# Problem statement
Copy the records below word for word, beginning at the line that contains "At which category" and continuing through the end of the records.

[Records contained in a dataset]
· · · · · · ·
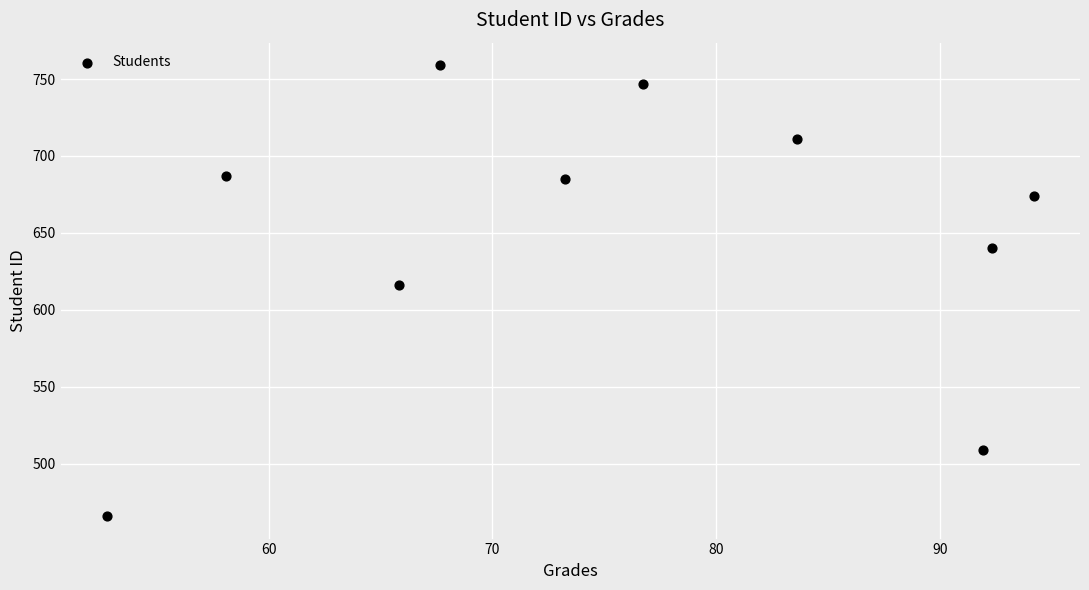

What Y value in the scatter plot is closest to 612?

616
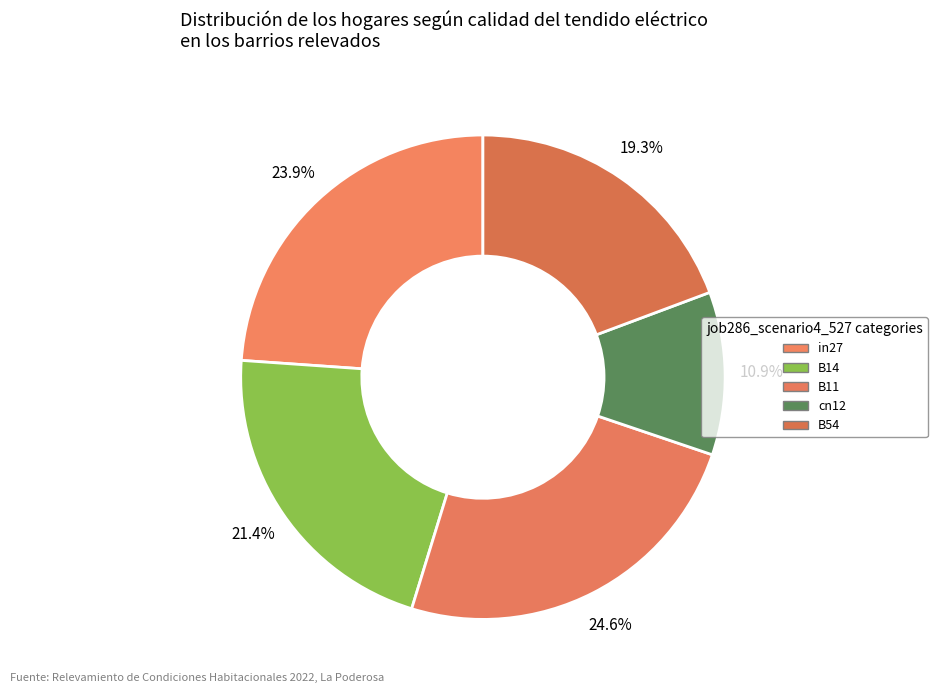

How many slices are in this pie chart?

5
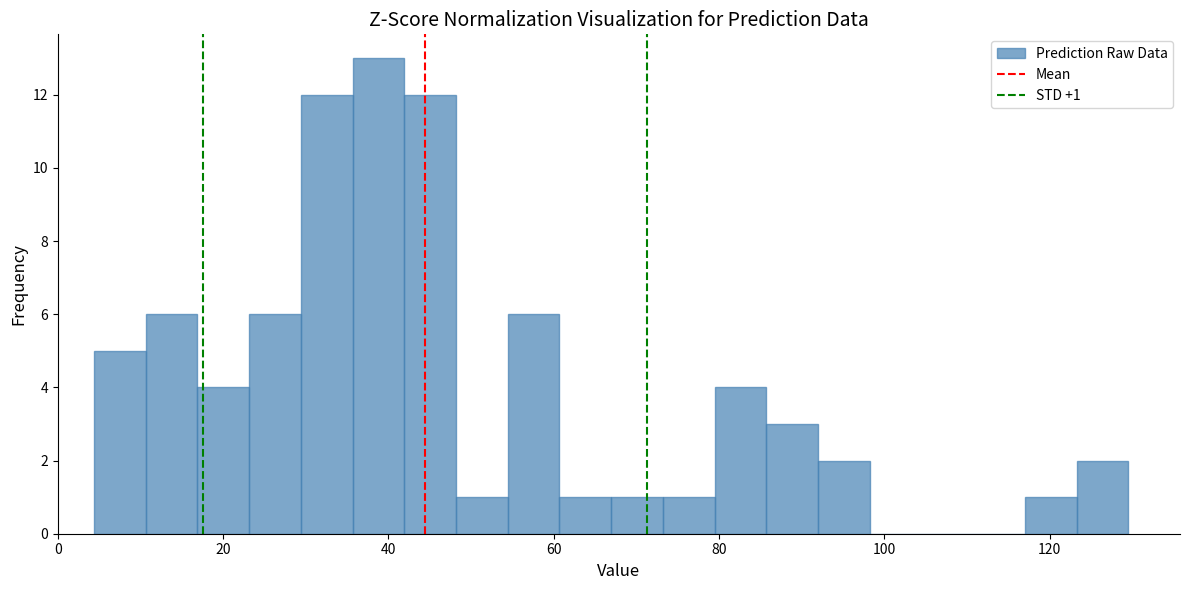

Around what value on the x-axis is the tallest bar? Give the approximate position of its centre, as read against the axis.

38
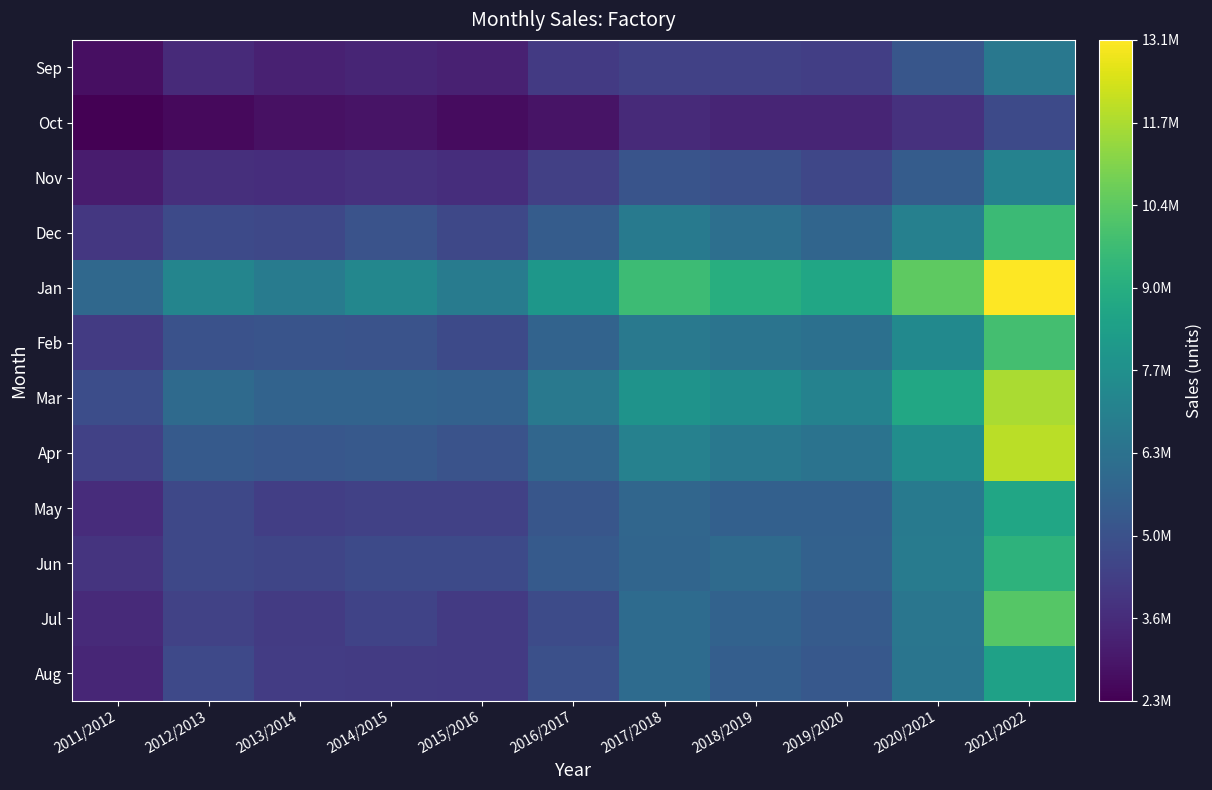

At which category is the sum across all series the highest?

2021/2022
· · · · · · ·
# Solution
At which category is the sum across all series the highest?

2021/2022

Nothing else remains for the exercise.